[Bug]: Sandbox browser fails with "Failed to resolve CDP port mapping" due to `--network none`

[patosullivan]

Summary

Sandbox browser container is created with --network none (inherited from default sandbox docker config), which prevents Docker port publishing from working. This causes Failed to resolve CDP port mapping error on first use.

Steps to reproduce

1. Install OpenClaw via npm
2. Build sandbox browser image per docs (scripts/sandbox-browser-setup.sh)
3. Enable sandbox browser in config (agents.defaults.sandbox.browser.enabled: true)
4. Restart gateway
5. Send a message that triggers browser tool use

Expected behavior

Sandbox browser container starts with port 9222 published, CDP becomes reachable.

Actual behavior

⚠️  Agent failed before reply: Failed to resolve CDP port mapping for openclaw-sbx-browser-agent-main-0d71ad7a.

Container is created but docker ps shows no port mappings. docker port <container> 9222/tcp returns nothing.

Environment

• OpenClaw version: 2026.1.29 (npm install)
• OS: Fedora 42 (Linux 6.15)
• Install method: npm global install

Root Cause

In src/agents/sandbox/browser.ts, the buildSandboxCreateArgs() call passes params.cfg.docker which includes the default network: "none" setting from resolveSandboxDockerConfig().

const args = buildSandboxCreateArgs({
  name: containerName,
  cfg: params.cfg.docker,  // includes network: "none"
  ...
});
args.push("-p", `127.0.0.1::${params.cfg.browser.cdpPort}`);

Docker's -p port publishing doesn't work with --network none because there's no network namespace to bind to.

Workaround

Patch dist/agents/sandbox/browser.js to override network for browser containers:

cfg: { ...params.cfg.docker, network: "bridge" }

Then remove any existing browser container (docker rm -f openclaw-sbx-browser-*) and restart.

Suggested Fix

Either:

1. Override network to "bridge" (or omit --network) specifically for browser containers in browser.ts
2. Add a separate agents.defaults.sandbox.browser.network config option that defaults to "bridge"
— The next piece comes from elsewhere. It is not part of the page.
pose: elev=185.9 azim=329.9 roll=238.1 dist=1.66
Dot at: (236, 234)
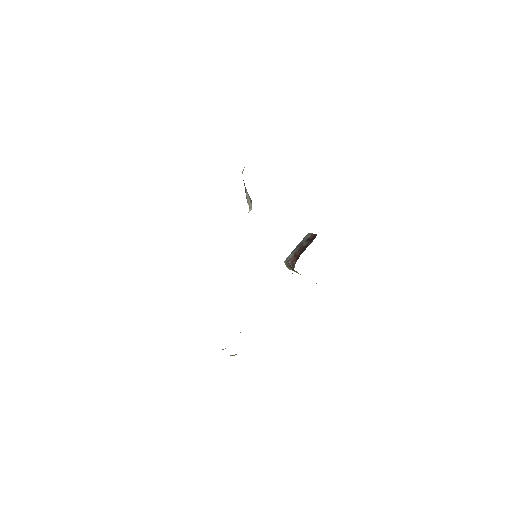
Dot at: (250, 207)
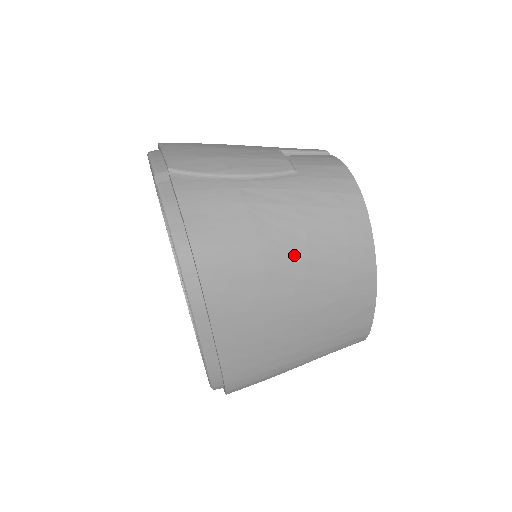
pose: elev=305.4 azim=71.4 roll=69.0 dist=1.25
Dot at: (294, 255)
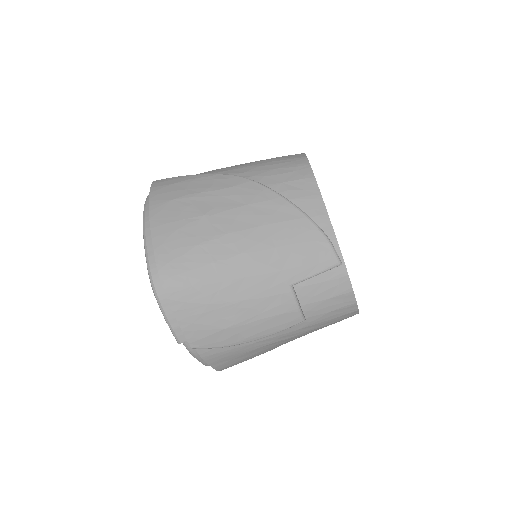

Option 2 is more flexible but option 1 is simpler since browser containers inherently need network for port publishing.

[suzannadetroitwebsites]

Sandbox browser setup can be tricky! The --network none flag is the culprit here. For anyone hitting this during initial setup, https://howtoopenclawfordummies.com has a troubleshooting section that covers browser configuration (with free lifetime updates as things change). Good catch on the workaround!

[GoofyAhhAtze]

same issue.

[openclaw-barnacle]

This issue has been automatically marked as stale due to inactivity.
Please add updates or it will be closed.